SUPPLIED MATERIAL below:

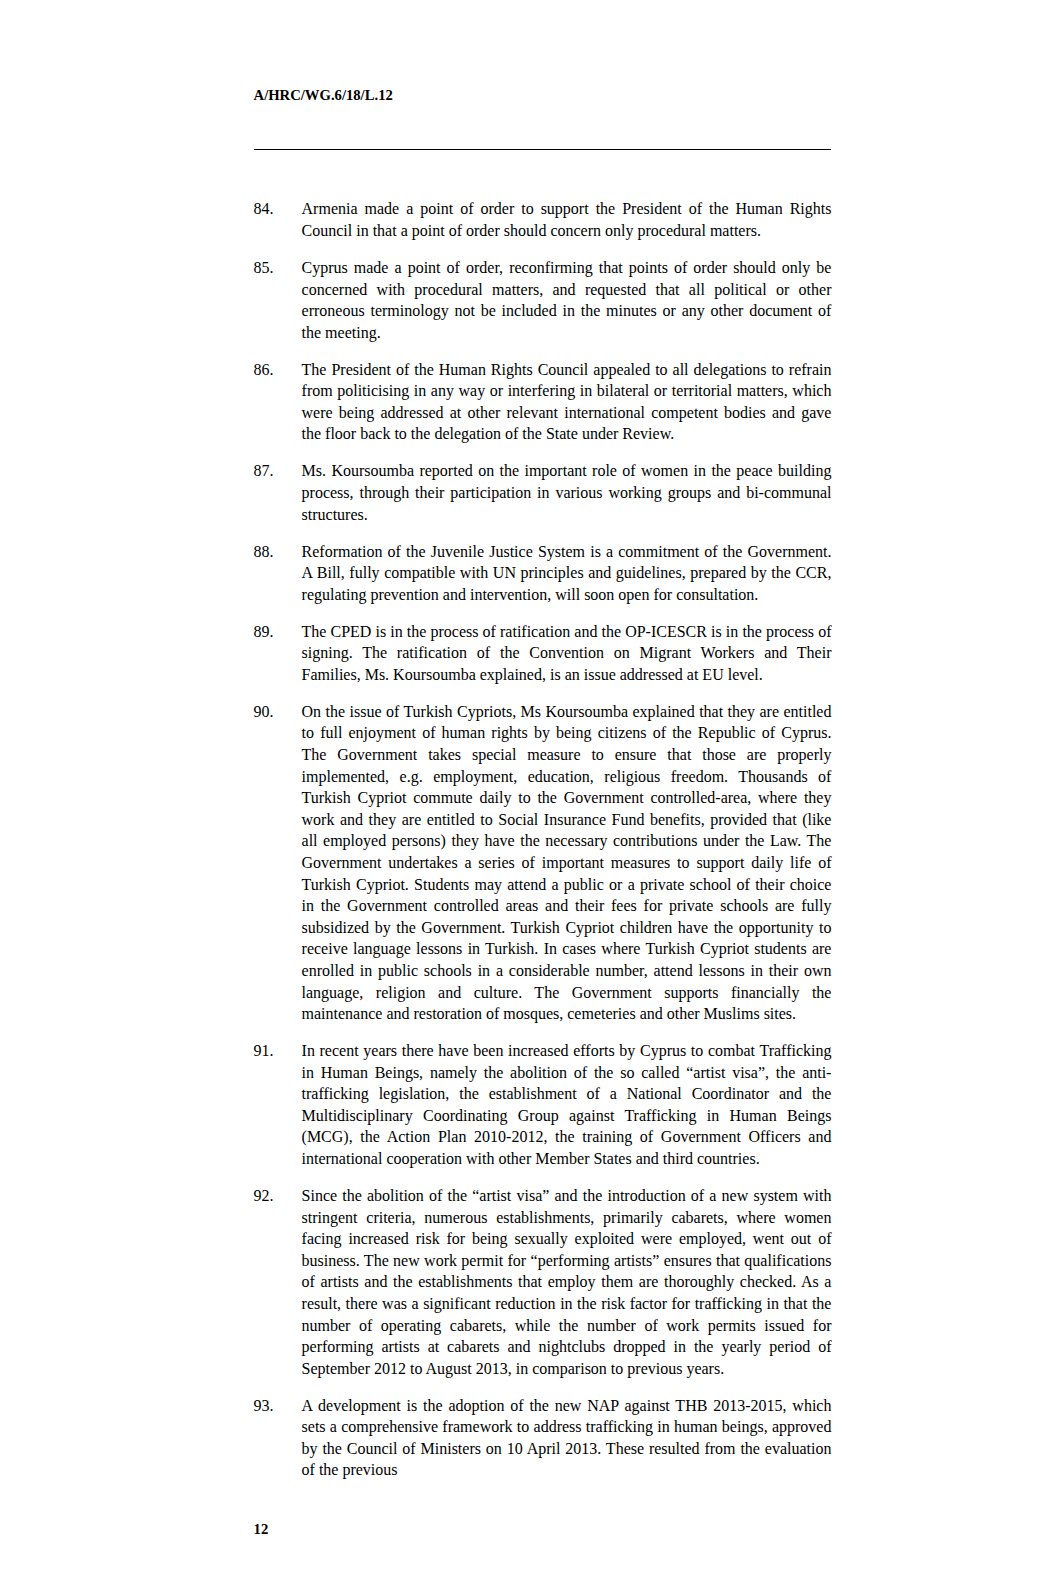A/HRC/WG.6/18/L.12
84. Armenia made a point of order to support the President of the Human Rights Council in that a point of order should concern only procedural matters.
85. Cyprus made a point of order, reconfirming that points of order should only be concerned with procedural matters, and requested that all political or other erroneous terminology not be included in the minutes or any other document of the meeting.
86. The President of the Human Rights Council appealed to all delegations to refrain from politicising in any way or interfering in bilateral or territorial matters, which were being addressed at other relevant international competent bodies and gave the floor back to the delegation of the State under Review.
87. Ms. Koursoumba reported on the important role of women in the peace building process, through their participation in various working groups and bi-communal structures.
88. Reformation of the Juvenile Justice System is a commitment of the Government. A Bill, fully compatible with UN principles and guidelines, prepared by the CCR, regulating prevention and intervention, will soon open for consultation.
89. The CPED is in the process of ratification and the OP-ICESCR is in the process of signing. The ratification of the Convention on Migrant Workers and Their Families, Ms. Koursoumba explained, is an issue addressed at EU level.
90. On the issue of Turkish Cypriots, Ms Koursoumba explained that they are entitled to full enjoyment of human rights by being citizens of the Republic of Cyprus. The Government takes special measure to ensure that those are properly implemented, e.g. employment, education, religious freedom. Thousands of Turkish Cypriot commute daily to the Government controlled-area, where they work and they are entitled to Social Insurance Fund benefits, provided that (like all employed persons) they have the necessary contributions under the Law. The Government undertakes a series of important measures to support daily life of Turkish Cypriot. Students may attend a public or a private school of their choice in the Government controlled areas and their fees for private schools are fully subsidized by the Government. Turkish Cypriot children have the opportunity to receive language lessons in Turkish. In cases where Turkish Cypriot students are enrolled in public schools in a considerable number, attend lessons in their own language, religion and culture. The Government supports financially the maintenance and restoration of mosques, cemeteries and other Muslims sites.
91. In recent years there have been increased efforts by Cyprus to combat Trafficking in Human Beings, namely the abolition of the so called “artist visa”, the anti-trafficking legislation, the establishment of a National Coordinator and the Multidisciplinary Coordinating Group against Trafficking in Human Beings (MCG), the Action Plan 2010-2012, the training of Government Officers and international cooperation with other Member States and third countries.
92. Since the abolition of the “artist visa” and the introduction of a new system with stringent criteria, numerous establishments, primarily cabarets, where women facing increased risk for being sexually exploited were employed, went out of business. The new work permit for “performing artists” ensures that qualifications of artists and the establishments that employ them are thoroughly checked. As a result, there was a significant reduction in the risk factor for trafficking in that the number of operating cabarets, while the number of work permits issued for performing artists at cabarets and nightclubs dropped in the yearly period of September 2012 to August 2013, in comparison to previous years.
93. A development is the adoption of the new NAP against THB 2013-2015, which sets a comprehensive framework to address trafficking in human beings, approved by the Council of Ministers on 10 April 2013. These resulted from the evaluation of the previous
12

End of SUPPLIED MATERIAL.

* WHAT TO WORK ON *
Print exactly the lines from the first line of the records above through the line containing "84. Armenia made", both included, and leave the pictures out.

* FINISHED EXERCISE *
A/HRC/WG.6/18/L.12
84. Armenia made a point of order to support the President of the Human Rights Council in that a point of order should concern only procedural matters.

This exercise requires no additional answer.